▶ _Work request_: Nothing other than the lines from the one containing "Diventa partner" through the last line of the data below should be output, each reproduced exactly.

▶ _Data section_:
============================================================

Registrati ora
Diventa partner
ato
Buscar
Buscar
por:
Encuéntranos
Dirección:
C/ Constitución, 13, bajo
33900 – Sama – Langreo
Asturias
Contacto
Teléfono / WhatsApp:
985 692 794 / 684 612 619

============================================================

▶ _Problem solution_:
Diventa partner
ato
Buscar
Buscar
por:
Encuéntranos
Dirección:
C/ Constitución, 13, bajo
33900 – Sama – Langreo
Asturias
Contacto
Teléfono / WhatsApp:
985 692 794 / 684 612 619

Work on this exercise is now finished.